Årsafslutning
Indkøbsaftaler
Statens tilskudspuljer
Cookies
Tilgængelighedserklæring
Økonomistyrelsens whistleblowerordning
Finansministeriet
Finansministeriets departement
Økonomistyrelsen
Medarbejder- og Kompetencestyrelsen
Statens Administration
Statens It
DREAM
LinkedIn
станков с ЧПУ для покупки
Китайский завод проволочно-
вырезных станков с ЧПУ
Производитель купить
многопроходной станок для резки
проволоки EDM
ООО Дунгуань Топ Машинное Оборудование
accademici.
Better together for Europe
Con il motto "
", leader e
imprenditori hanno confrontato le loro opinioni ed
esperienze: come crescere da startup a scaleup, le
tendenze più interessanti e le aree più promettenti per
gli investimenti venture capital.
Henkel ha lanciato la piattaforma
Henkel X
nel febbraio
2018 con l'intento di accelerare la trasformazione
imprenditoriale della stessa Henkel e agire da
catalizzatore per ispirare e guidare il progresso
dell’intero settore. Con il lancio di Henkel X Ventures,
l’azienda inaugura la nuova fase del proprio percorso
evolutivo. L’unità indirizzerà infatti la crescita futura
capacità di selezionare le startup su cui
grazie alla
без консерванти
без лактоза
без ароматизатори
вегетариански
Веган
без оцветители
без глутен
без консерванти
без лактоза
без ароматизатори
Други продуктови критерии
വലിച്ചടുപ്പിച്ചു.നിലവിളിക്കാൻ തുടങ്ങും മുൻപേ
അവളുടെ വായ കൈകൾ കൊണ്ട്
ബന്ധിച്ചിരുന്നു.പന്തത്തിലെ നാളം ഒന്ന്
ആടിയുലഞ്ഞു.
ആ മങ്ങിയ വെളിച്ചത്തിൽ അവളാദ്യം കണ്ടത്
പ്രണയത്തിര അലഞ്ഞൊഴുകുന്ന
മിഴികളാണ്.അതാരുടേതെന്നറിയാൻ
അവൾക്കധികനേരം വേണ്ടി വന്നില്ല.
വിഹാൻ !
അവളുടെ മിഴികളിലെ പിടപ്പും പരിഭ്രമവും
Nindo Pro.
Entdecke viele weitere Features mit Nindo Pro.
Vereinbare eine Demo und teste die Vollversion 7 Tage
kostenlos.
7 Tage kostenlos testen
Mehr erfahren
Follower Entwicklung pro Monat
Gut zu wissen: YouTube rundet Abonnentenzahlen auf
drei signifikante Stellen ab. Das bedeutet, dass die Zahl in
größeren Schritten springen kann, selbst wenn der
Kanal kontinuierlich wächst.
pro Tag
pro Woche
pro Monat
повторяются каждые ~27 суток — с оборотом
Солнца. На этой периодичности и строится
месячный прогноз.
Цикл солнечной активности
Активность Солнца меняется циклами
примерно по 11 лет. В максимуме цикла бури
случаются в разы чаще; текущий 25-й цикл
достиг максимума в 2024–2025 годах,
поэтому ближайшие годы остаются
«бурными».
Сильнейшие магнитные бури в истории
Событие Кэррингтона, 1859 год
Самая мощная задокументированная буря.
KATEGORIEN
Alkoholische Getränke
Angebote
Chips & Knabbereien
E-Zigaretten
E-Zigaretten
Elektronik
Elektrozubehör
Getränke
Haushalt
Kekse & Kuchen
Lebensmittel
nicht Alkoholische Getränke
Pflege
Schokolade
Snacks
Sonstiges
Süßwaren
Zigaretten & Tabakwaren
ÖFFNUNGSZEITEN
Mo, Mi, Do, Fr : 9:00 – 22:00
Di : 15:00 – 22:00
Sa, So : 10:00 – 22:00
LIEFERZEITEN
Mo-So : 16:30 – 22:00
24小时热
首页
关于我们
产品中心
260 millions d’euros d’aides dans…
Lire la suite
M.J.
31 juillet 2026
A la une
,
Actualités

============

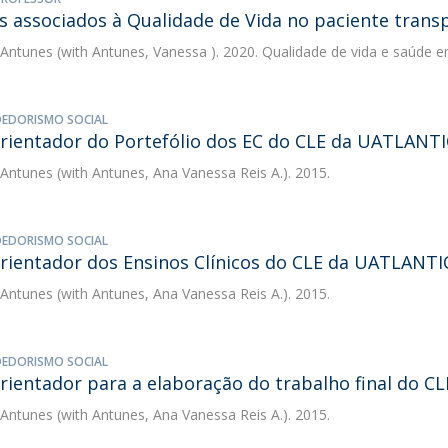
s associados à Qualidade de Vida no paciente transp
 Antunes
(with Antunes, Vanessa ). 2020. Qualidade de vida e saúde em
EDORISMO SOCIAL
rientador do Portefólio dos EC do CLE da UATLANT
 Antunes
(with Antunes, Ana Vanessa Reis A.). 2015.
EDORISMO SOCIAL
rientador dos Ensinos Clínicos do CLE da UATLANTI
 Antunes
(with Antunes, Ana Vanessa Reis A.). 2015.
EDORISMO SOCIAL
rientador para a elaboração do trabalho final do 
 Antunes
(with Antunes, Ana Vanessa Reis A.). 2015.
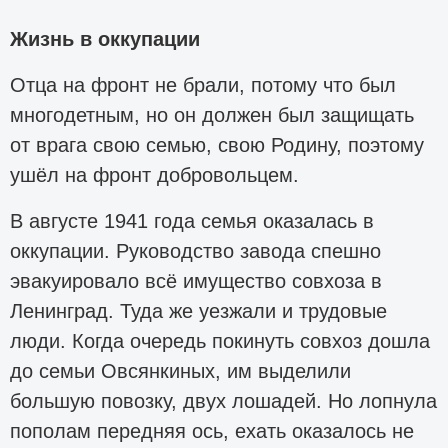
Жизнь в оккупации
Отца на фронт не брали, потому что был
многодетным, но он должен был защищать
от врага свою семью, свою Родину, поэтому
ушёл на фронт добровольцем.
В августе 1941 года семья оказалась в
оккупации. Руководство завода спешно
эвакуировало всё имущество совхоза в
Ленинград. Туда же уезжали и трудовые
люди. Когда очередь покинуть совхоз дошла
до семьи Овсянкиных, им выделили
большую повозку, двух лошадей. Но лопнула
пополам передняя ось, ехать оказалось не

============

**Task to carry out**:
From the records above, reproduce exactly the lines from the one with "Отца на фронт не брали, потому что был" to the one with "пополам передняя ось, ехать оказалось не", both included, and no others.

**Response box**:
Отца на фронт не брали, потому что был
многодетным, но он должен был защищать
от врага свою семью, свою Родину, поэтому
ушёл на фронт добровольцем.
В августе 1941 года семья оказалась в
оккупации. Руководство завода спешно
эвакуировало всё имущество совхоза в
Ленинград. Туда же уезжали и трудовые
люди. Когда очередь покинуть совхоз дошла
до семьи Овсянкиных, им выделили
большую повозку, двух лошадей. Но лопнула
пополам передняя ось, ехать оказалось не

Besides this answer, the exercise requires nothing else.